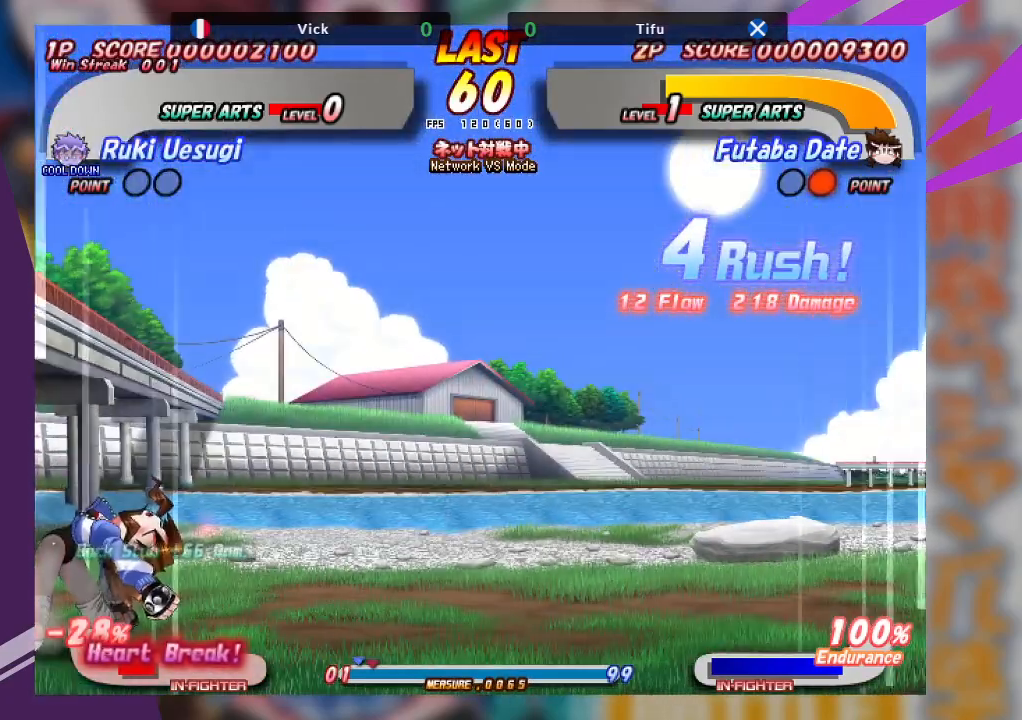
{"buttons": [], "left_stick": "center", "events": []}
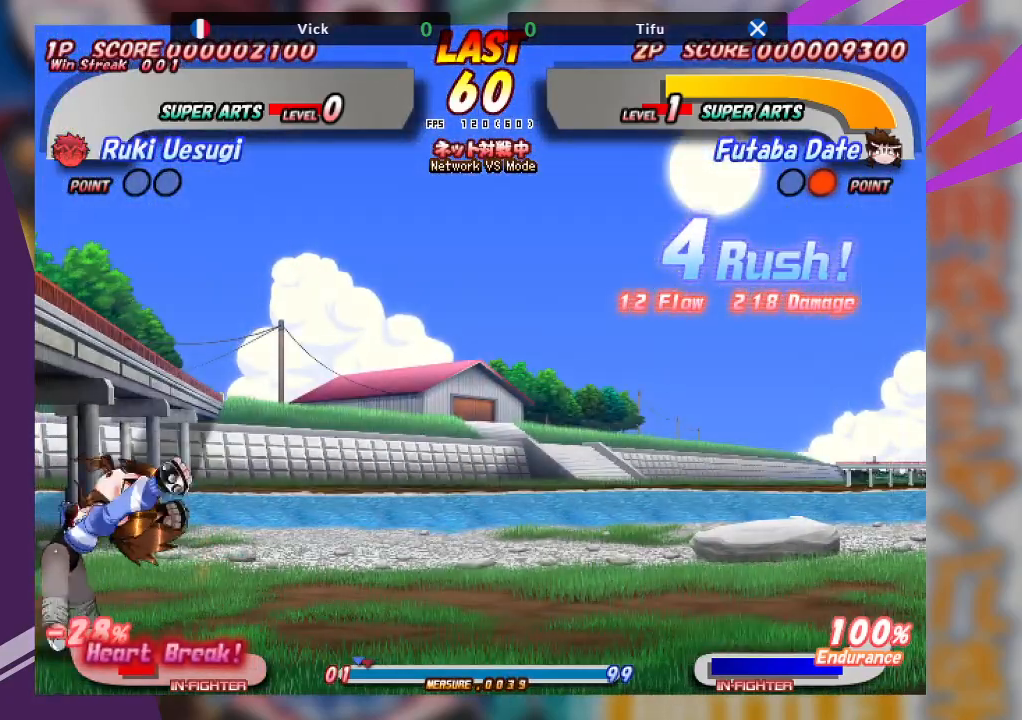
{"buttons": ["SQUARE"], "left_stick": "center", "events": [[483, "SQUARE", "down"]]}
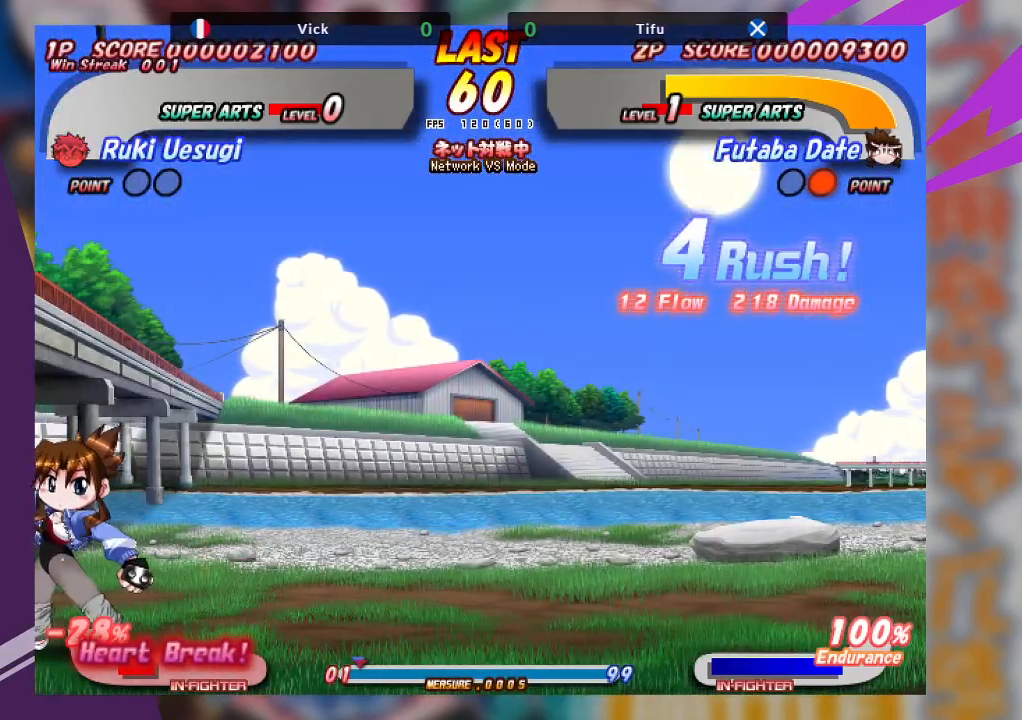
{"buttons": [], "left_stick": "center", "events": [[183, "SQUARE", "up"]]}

* **WORK REQUIRED**: Copy out all the data above exactly, pictures excluded.

* **WRITTEN RESPONSE**:
{"buttons": [], "left_stick": "center", "events": []}
{"buttons": ["SQUARE"], "left_stick": "center", "events": [[483, "SQUARE", "down"]]}
{"buttons": [], "left_stick": "center", "events": [[183, "SQUARE", "up"]]}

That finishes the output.